• **WORK INSTRUCTIONS**:
What you produce should match the records below precisely, except that images are removed.

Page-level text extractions
[Start of section]

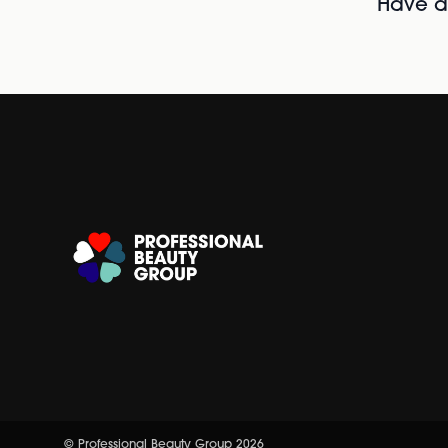
Have al
© Professional Beauty Group 2026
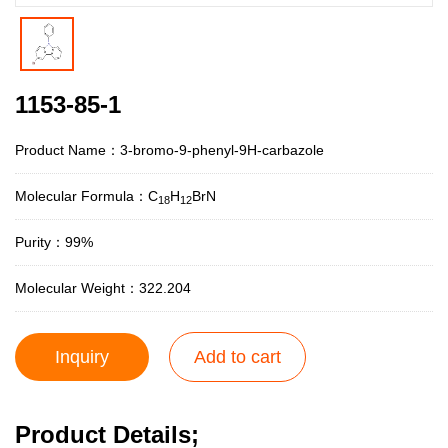
1153-85-1
Product Name：3-bromo-9-phenyl-9H-carbazole
Molecular Formula：C
H
BrN
18
12
Purity：99%
Molecular Weight：322.204
Inquiry
Add to cart
Product Details;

[End of section]

• **EXERCISE ANSWER**:
Have al
© Professional Beauty Group 2026
1153-85-1
Product Name：3-bromo-9-phenyl-9H-carbazole
Molecular Formula：C
H
BrN
18
12
Purity：99%
Molecular Weight：322.204
Inquiry
Add to cart
Product Details;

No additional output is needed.